Although there is no evidence that Clostridium difficile--an increasingly virulent hospital-acquired infection--can be contracted by inhaling the bacteria, new research suggests that the germs don't just sit on contaminated surfaces, but can float through the air, landing on and contaminating surfaces without direct patient contact.

For hospitals, the discovery makes it crucial to isolate patients with diarrhea immediately and without waiting for tests to confirm a C. difficile infection, according to study's senior author, Dr. Mark H. Wilcox, a professor of medical microbiology at the University of Leeds in Great Britain.
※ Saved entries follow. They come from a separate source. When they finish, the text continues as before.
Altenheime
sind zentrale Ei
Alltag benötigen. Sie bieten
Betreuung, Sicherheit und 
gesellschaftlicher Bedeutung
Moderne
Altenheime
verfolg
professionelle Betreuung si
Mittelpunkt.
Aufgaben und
Healthcare workers who touch contaminated feces can spread the disease by direct contact with other people or just by touching objects. The spores are resistant to disinfectants and can survive in open areas for months. Hospitalized people on antibiotics and the elderly, even when not taking medicine, are at high risk, notes the New York Times.

The British study, which measured the amounts of C. diff in the air around patients with confirmed infections, led researchers to believe that people's movements can stir up and help disperse spores. However, the amounts of C. diff in the air were generally modest, with the heavier contamination from direct contact, researchers said.

For most patients who are not immunocompromised, hospitals' current precautions should suffice, Dr. L. Clifford McDonald, an epidemiologist at the Centers for Disease Control and Prevention, told the newspaper, saying that the research supported the U.S. standard of putting patients in a single room. Wilcox agreed, stating that optimal hand hygiene was the best way to protect workers and patients from the superbug.